To test the effect of semantic congruency on multisensory responses, for example, Laurienti et al.10 asked participants to respond to a target colour (e.g., red), which was presented either in vision (as a coloured circle) and/or in audition (as a vocalisation of the colour name). When presented together, stimuli could either be semantically congruent (e.g., a red circle with the vocalisation “red”) or incongruent in that a target colour stimulus was paired with a non-target stimulus (e.g., a red circle with the vocalisation “green”). A speed-up of responses to multisensory stimuli is only observed with semantically congruent stimuli, whilst responses to incongruent conditions are even slower than those of the unisensory constituents. Likewise, using animal images and their vocalisations, Molholm et al.12 used an analogous paradigm to investigate multisensory object recognition with stimulus combinations that were either semantically congruent (e.g., a line image of a dog and a “woof” sound) or incongruent (e.g., a line image of a dog and a “meow” sound). Again, while responses to congruent stimuli showed a speed-up, responses in incongruent conditions did not, an effect replicated in similar studies13,16. These findings may suggest that only congruent stimuli facilitated faster multisensory responses.

Common in these studies is that semantically congruent conditions present redundant targets, whereas incongruent conditions do not. As participants are asked to respond to a specific stimulus feature in one or the other modality, only one target is present in semantically incongruent conditions, but two targets are present in semantically congruent conditions. Targets are here redundant in the sense that detecting one or the other signal is sufficient for a correct response. For example, when participants are asked to respond to “dogs”, the semantically congruent combination of a dog image with a barking sound presents two target signals, one in audition and one in vision. In contrast, the semantically incongruent combination of a dog image with a meowing sound presents only a visual target signal. Hence, in addition to the semantic congruency of stimuli, the difference in target redundancy may be a critical factor that modulates responses to multisensory signals in the above studies.

The presentation of redundant signals is expected to be beneficial because a multisensory response can be evoked by the faster of two parallel unisensory decision processes (e.g., one for audition and one for vision, each checking if a target is present, yes or no?). This simple idea is formalised in so-called race models, which assume that parallel unisensory decision units are coupled by a logic OR gate20. The model predicts a benefit that can be quantified by using probability summation as a combination rule. As an illustration, when playing dice, it is more likely to obtain a small number when throwing two dice and picking the smaller number compared to rolling only one. For example, when rolling one die, the probability of getting a “1” is 1/6, or 16.7%. When rolling two dice, the probability of obtaining at least one “1” is 1/6 + 1/6 − 1/36, or 30.6%. Likewise, the probability of getting smaller (faster) response times is higher when two redundant targets are presented, compared to only one target (as was the case with incongruent conditions in the above-mentioned studies). Hence, it is critical to consider predicted benefits due to target redundancy when studying the effect of semantic congruency on multisensory responses.

**SUPPLIED DATA**:
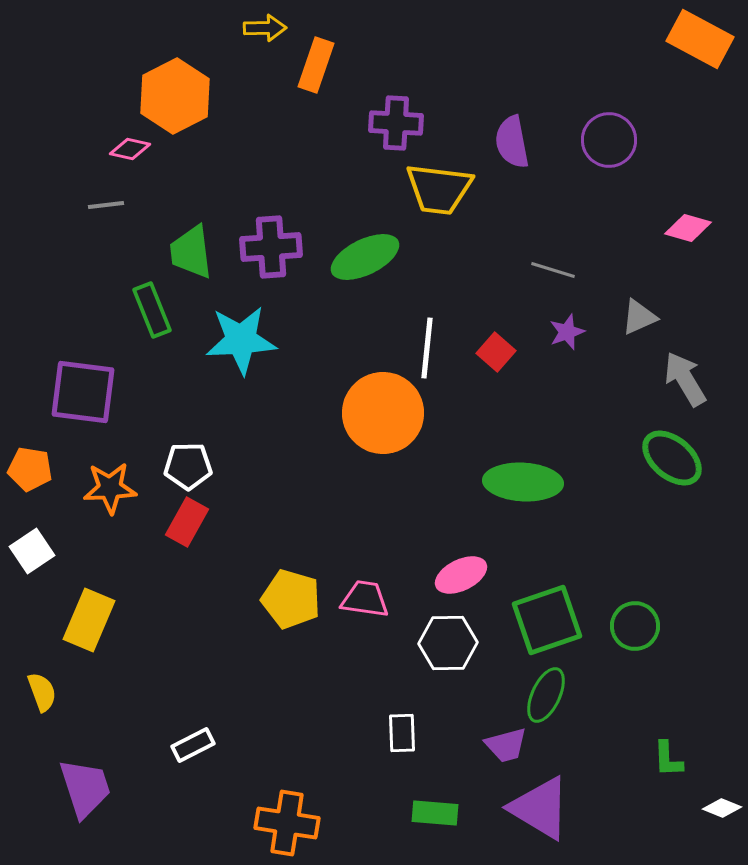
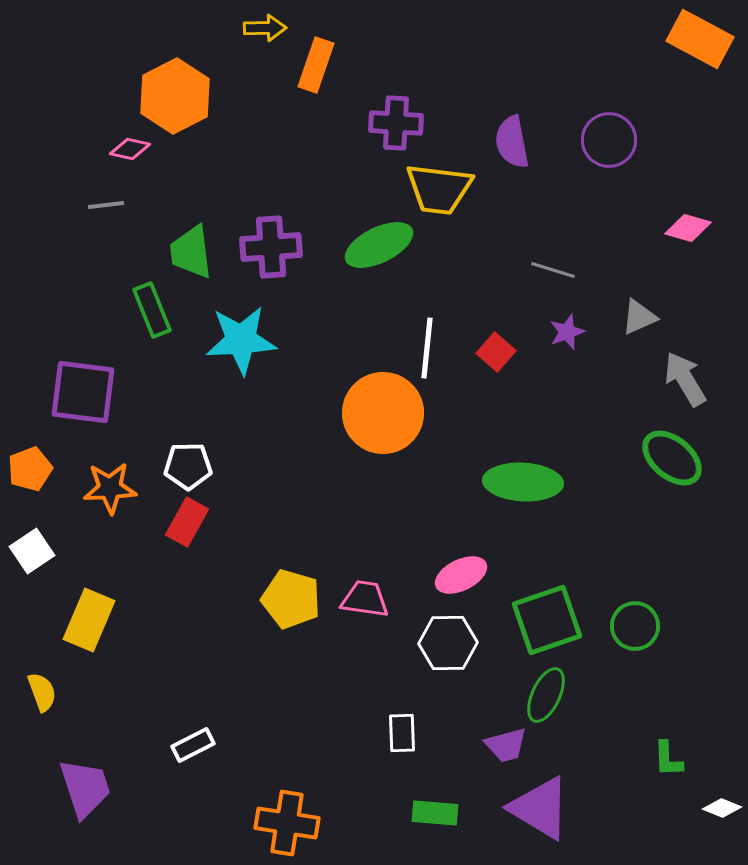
green ellipse at (365, 257): moved 14 px right, 12 px up
orange pentagon at (30, 469): rotated 30 degrees counterclockwise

**WORK TO COMPLETE**: Continue the passage on semantic congruency, target redundancy and race models in multisensory responses, picking up right after its final sentence.

**FINAL RESULT**:
There are two ways to control the effect of target redundancy in experiments that investigate the effect of semantic congruency on multisensory responses. First, to remove redundancy from both congruent and incongruent conditions, participants can be asked to respond only to one modality (e.g., to a dog image, but not to a “woof” sound). Congruent multisensory conditions are non-redundant as the secondary stimulus is task irrelevant. In such experiments, incongruent response times do not differ from those in unisensory conditions, whilst responses to semantically congruent signals are considerably faster21,22. Second, to present redundant targets in both congruent and incongruent conditions, participants can be asked to respond to semantically different target stimuli with the same motor response (e.g., respond to any dog or cat, where a meowing dog presents targets both in vision and audition). Using this design, and in line with typical RSE experiments, responses to congruent and incongruent multisensory signals are often faster than the unisensory components11,17,18,19. Interestingly, the magnitude of this RSE is still modulated by the semantic congruency of signals, however there is conflicting evidence whether the RSE is larger in congruent17 or incongruent conditions19. Moreover, a systematic investigation of how semantic congruency modulates the multisensory responses beyond the RSE as predicted by probability summation is lacking. Hence, the effect of semantic congruency, irrespective of differences in redundancy, remains elusive.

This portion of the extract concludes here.